The LA Times blew it open last Sunday. In the first of a series of articles pertaining to teachers and Los Angeles school performance, the Times unveiled findings of research intending to discern how teachers affect student performance. Researchers employed a “value added” analysis for over six thousand LA elementary teachers, using test score data to track whether students improve, maintain, or fall behind throughout their tenure with a given teacher.

Not surprisingly, teachers in the same school serving the same demographic had wildly different “effects.” Whether or not the increase/decrease was due to the teacher is currently being trampled in the subsequent dust-up, and it’s definitely a dust-up–not only did the Times print names of teachers, they are going to publish a database, open to the public, of all the teachers and their “value added” results!

It is all quite juicy.

Whether or not this is the best way to evaluate teachers is sure to be debated more heatedly than ever, and much thanks is due to the LA Times. This question was not being openly discussed in California before now, and now it’s blowing up nationwide.

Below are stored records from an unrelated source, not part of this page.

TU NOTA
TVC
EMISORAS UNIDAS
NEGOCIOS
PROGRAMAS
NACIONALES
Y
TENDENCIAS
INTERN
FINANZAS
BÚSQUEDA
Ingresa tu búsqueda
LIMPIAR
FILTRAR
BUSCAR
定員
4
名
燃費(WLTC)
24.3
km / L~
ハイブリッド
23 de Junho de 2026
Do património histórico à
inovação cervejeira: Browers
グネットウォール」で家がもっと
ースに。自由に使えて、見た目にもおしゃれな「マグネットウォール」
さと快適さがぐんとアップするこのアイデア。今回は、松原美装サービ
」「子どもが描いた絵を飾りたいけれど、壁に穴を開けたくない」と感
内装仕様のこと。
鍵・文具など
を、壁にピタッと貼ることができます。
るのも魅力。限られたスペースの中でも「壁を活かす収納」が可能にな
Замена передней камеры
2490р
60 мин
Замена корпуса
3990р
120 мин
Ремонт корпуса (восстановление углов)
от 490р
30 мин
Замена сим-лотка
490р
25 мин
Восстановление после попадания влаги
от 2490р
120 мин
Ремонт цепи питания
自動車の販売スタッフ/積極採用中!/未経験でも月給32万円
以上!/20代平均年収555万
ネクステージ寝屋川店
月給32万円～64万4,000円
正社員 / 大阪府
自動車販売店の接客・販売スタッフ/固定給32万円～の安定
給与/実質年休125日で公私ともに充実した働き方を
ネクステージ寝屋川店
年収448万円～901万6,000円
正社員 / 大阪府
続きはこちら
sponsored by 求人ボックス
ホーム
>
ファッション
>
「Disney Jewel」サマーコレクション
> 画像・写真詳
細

I can’t say I’m surprised that A.J. Duffy, head of the LA teachers’ union, called for a boycottof the LA Times shortly after the article was published. Once again, minimal if any interest in learning from the data. No love to the teachers who might actually learn a thing or two from the results (the teachers with poor value-added scores in the article indicated that the score information would be useful for their instructional practice). Just shut the Times up. Classic.

Thankfully, he seems to have backpedaled a bit, thanks to some reasoned response from the head of the national American Federation of Teachers. And bonus props to one of the candidates to replace Duffy at the end of his term, who said he was disgusted by Duffy’s call to boycott the Times.

I don’t know if evaluating teachers based on “value added” is the answer, but I definitely see it as a useful component in the evaluation process. Ironically, much of the credit for this report is due to folks like Duffy and like-minded union leaders who disseminate inaccurate information regarding how test scores might be used in evaluation, and resist any objective measures that might contribute to judging teacher effectiveness. I have had multiple conversations with teachers who tell me, “Oh no, we can never have merit pay. They will base all of our pay and evaluation based on how the kids do on the state tests.” When straw-man sloganeering substitutes for informed debate, you’re bound to get served a big fat helping by the Los Angeles Times.

Humble hat tip to the LA Times, for unearthing information that will be valuable for parents, administrators, and ESPECIALLY for teachers (absolute shame on Duffy for trying to suppress the Times on this one).

I can’t wait to read the rest of the series.